_Directions_:
1. List every possible cause that the replication FAQ below gives for data not being delivered to Subscribers.
2. Rewrite the part of the replication FAQ below that opens with the words containing "7) What options" and closes with "replicate DELETE commands.", putting "source server" in place of "publisher".
3. Translate this sentence from the replication FAQ below into Spanish: "Another option is to not replicate DELETE commands."

7) What options are there to delete rows on the publisher and not on the subscriber?

One option is to replicate stored procedure execution instead of the actual DELETE command. You can create two different versions of the stored procedures one on the publisher that does the delete and the other on the subscriber that does not do the delete. Another option is to not replicate DELETE commands.

8) Is it possible to run multiple publications and different type of publications from the same distribution database?

Yes this can be done and there are no restrictions on the number or types of publications that can use the same distribution database. One thing to note though is that all publications from a Publisher must use the same Distributor and distribution database.

9) Data is not being delivered to Subscribers, what can be the possible reasons?

There are a number of possible causes for data not being delivered to Subscribers:

  • The table is filtered, and there are no changes to deliver to a given Subscriber.
  • One or more agents are not running or are failing with an error.
  • Data is deleted by a trigger, or a trigger includes a ROLLBACK statement.
  • A transactional subscription was initialized without a snapshot, and changes have occurred on the Publisher since the publication was created.
  • Replication of stored procedure execution for a transactional publication produces different results at the Subscriber.
  • The INSERT stored procedure used by a transactional article includes a condition that is not met.
  • Data is deleted by a user, a replication script, or another application.

10) Explain what stored procedure sp_replcounters is used for?

Sp_replcounters is a system stored procedure that returns information about the transaction rate, latency, and first and last log sequence number (LSN) for each publication on a server. This is run on the publishing server. Running this stored procedure on a server that is acting as the distributor or subscribing to publications from another server will not return any data.

11) How will you monitor replication latency in transactional replication?

Tracer tokens were introduced with SQL Server 2005 transactional replication as a way to monitor the latency of delivering transactions from the publisher to the distributor and from the distributor to the subscriber(s). For details, please refer tip to this tip: Monitor SQL Server replication latency using tracer tokens.

_Listed entries_:
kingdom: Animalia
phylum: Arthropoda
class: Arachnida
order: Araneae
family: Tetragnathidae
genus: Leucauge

_Responses to the exercise_:
1.
- The table is filtered, and there are no changes to deliver to a given Subscriber.
- One or more agents are not running or are failing with an error.
- Data is deleted by a trigger, or a trigger includes a ROLLBACK statement.
- A transactional subscription was initialized without a snapshot, and changes have occurred on the Publisher since the publication was created.
- Replication of stored procedure execution for a transactional publication produces different results at the Subscriber.
- The INSERT stored procedure used by a transactional article includes a condition that is not met.
- Data is deleted by a user, a replication script, or another application.

2.
7) What options are there to delete rows on the source server and not on the subscriber?

One option is to replicate stored procedure execution instead of the actual DELETE command. You can create two different versions of the stored procedures one on the source server that does the delete and the other on the subscriber that does not do the delete. Another option is to not replicate DELETE commands.

3. Otra opción es no replicar los comandos DELETE.